Suzuki Motor Corporation’s Indian arm, Maruti Suzuki, plans to enter the electric vehicles segment by 2025.
Japanese automaker Suzuki Motor Corporation said it will invest around 150 billion yen (about Rs 10,445 crore) by 2026, for local manufacturing of Battery Electric Vehicles (BEV) and BEV batteries in Gujarat. The company has signed a Memorandum of Understanding (MoU) to this effect with the Gujarat government.
It was signed “on March 19, 2022 at the India-Japan Economic Forum held in New Delhi, India, in the presence of Japanese Prime Minister Fumio Kishida and Indian Prime Minister Narendra Modi,” Suzuki Motor Corporation said in a statement. Speaking at the forum, Suzuki Motor Corporation (SMC) Representative Director and President Toshihiro Suzuki said, “Suzuki’s future mission is to achieve carbon neutrality with small cars. We will continue active investment in India to realise Self-reliant India (Atma-nirbhar Bharat).” Under the MoU, the company’s wholly-owned arm Suzuki Motor Gujarat Pvt Ltd (SMG) will invest Rs 7,300 crore for the construction of a plant for BEV batteries at a land neighboring to SMG’s existing plant by 2026.
Also, SMG will invest another Rs 3,100 crore for increasing the production capacity for BEV manufacturing by 2025, the statement said. At present, for manufacturing of conventional internal combustion engine vehicles, the Suzuki group has a cumulative production capacity of about 22 lakh units per annum across two facilities of its main subsidiary, Maruti Suzuki India (MSI) in Haryana, along with SMG’s facility in Gujarat.
MSI’s production capacity at Gurgaon and Manesar plants in Haryana is around 15 lakh units per annum. SMG, which supplies vehicles exclusively to MSI, has an additional installed production capacity of 7.5 lakh units per annum.
In the statement, SMC further said another group firm Maruti Suzuki Toyotsu India Pvt Ltd (MSTI) will make an investment of Rs 45 crore on the construction of a vehicle recycling plant by 2025. Last year in November, MSTI — the joint venture between the Maruti Suzuki and Toyota Tsusho Group — commenced operations of the vehicle dismantling and recycling unit at Noida, in Uttar Pradesh. The facility, spread over 10,993 square metre has a capacity to scrap and recycle over 24,000 ELVs (end-of-life vehicles) annually.
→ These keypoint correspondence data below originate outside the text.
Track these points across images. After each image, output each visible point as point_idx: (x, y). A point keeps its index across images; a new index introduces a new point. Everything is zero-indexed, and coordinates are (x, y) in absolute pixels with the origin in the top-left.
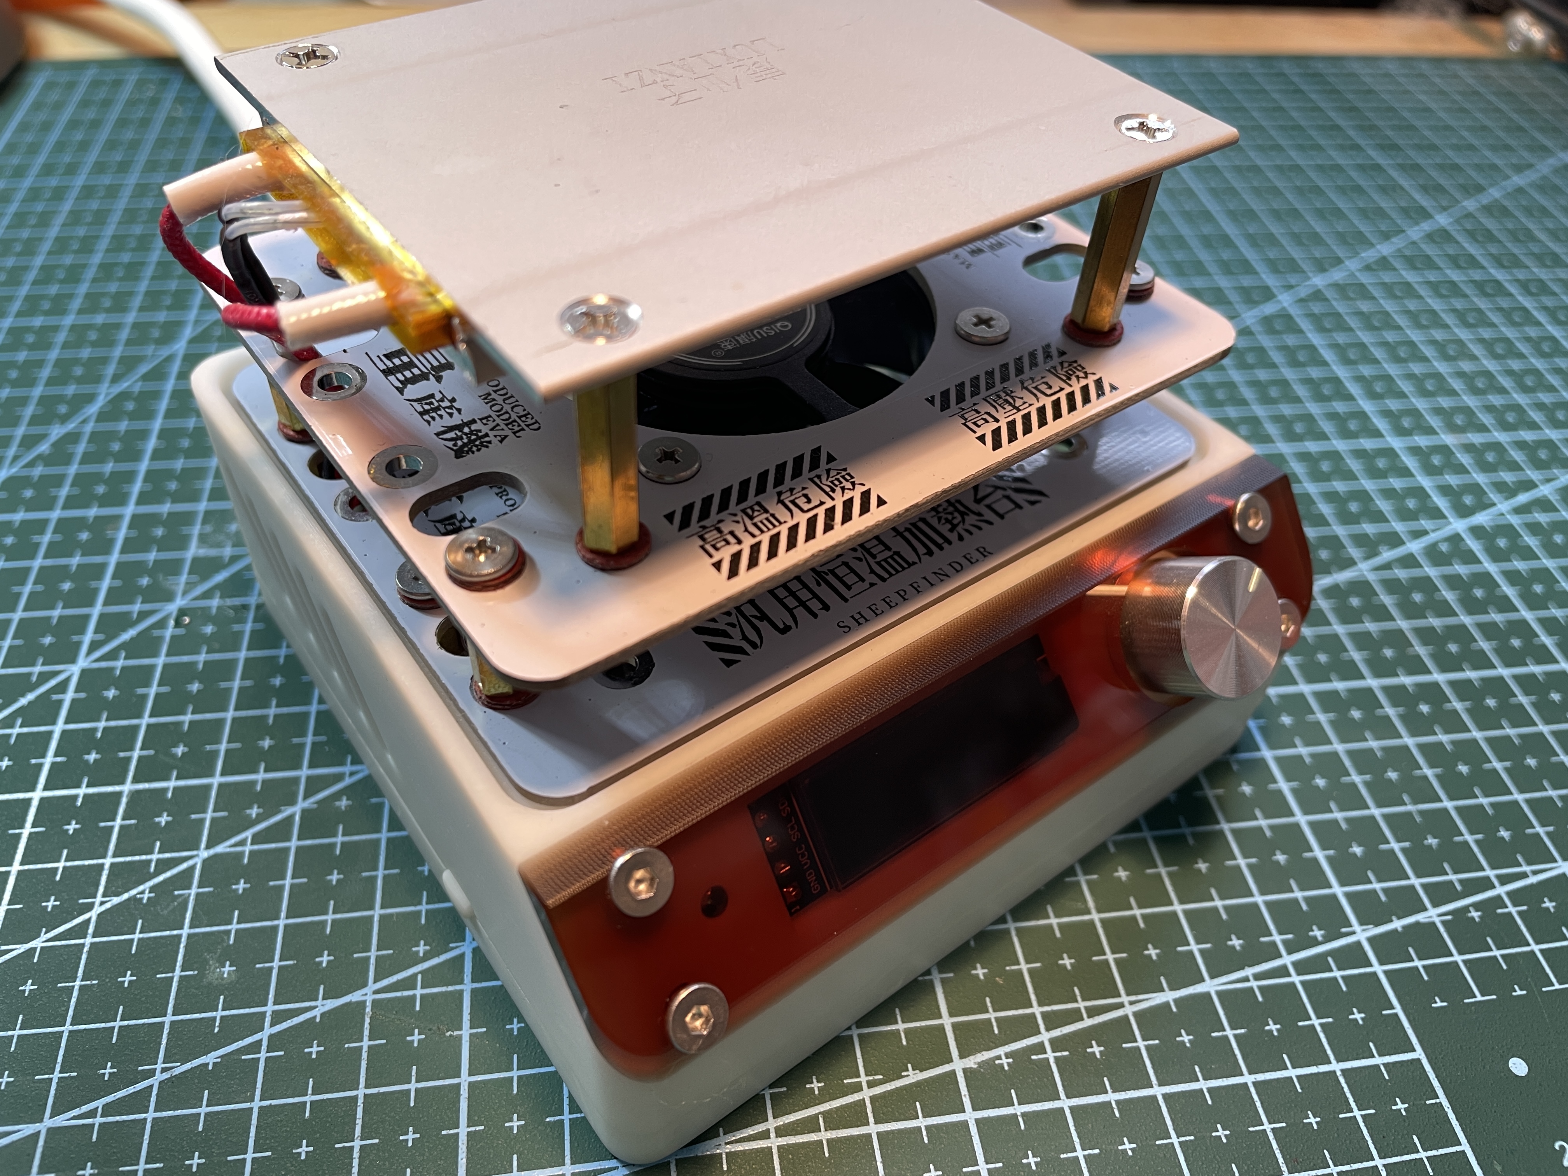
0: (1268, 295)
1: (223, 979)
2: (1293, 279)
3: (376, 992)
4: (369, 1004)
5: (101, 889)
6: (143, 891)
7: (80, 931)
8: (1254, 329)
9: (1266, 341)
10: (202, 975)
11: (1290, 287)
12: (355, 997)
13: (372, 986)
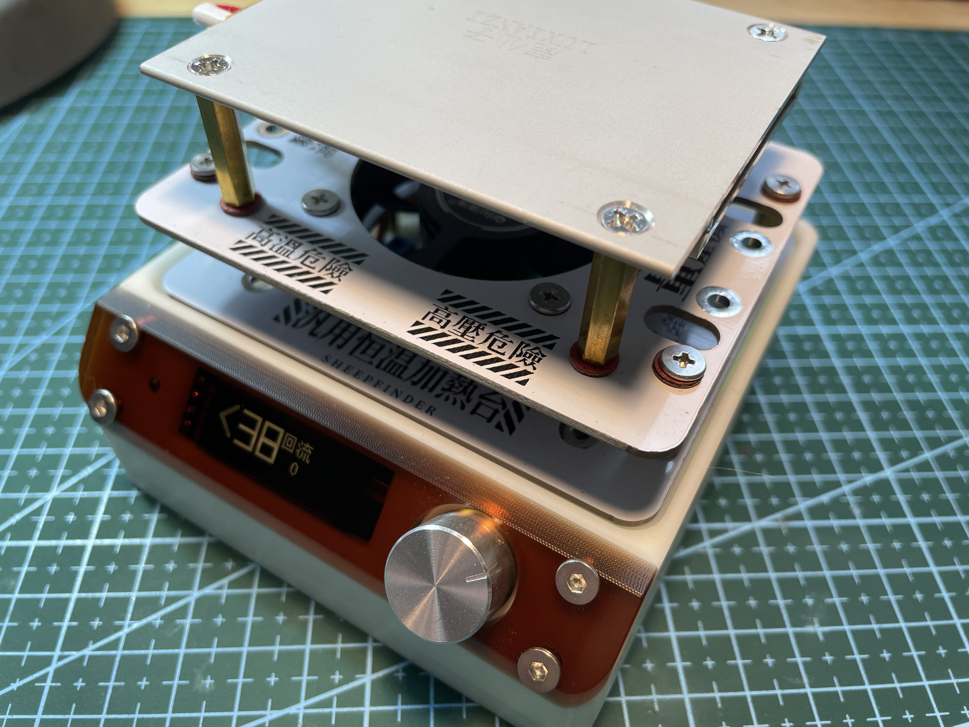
0: (932, 210)
1: (205, 688)
2: (950, 199)
3: (306, 708)
4: (301, 716)
5: (129, 616)
6: (156, 619)
7: (113, 646)
8: (923, 236)
9: (932, 246)
10: (192, 684)
11: (948, 205)
12: (291, 710)
13: (303, 703)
In November 2019, the two partners had announced a joint venture for setting up the vehicle scrapping and recycling unit. SMC’s Indian arm, Maruti Suzuki, plans to enter the electric vehicles segment by 2025. The company, a leader in the mass market segment, has maintained that at the current prices it would be difficult to sell affordable EVs at a mass scale.
Maruti Suzuki had earlier in 2019, tested an electric vehicle based on its WagonR with plans to launch in 2020, but decided against a commercial launch for personal usage citing lack of infrastructure and government support. On Saturday, Japanese Prime Minister Fumio Kishida announced an investment target of five trillion yen (Rs 3,20,000 crore) in India over the next five years, as the two sides concluded a raft of agreements and collaborations to further expand their special strategic and global partnership.
The two countries also announced a Clean Energy Partnership (CEP) for cooperation in areas such as electric vehicles, storage systems including batteries, electric vehicle charging infrastructure, development of solar energy; hydrogen and ammonia. “The objective is to encourage manufacturing in India, creation of resilient and trustworthy supply chains in these areas as well as fostering collaboration in R&D. It will be implemented through the existing mechanism of Energy Dialogue,” a joint statement had said.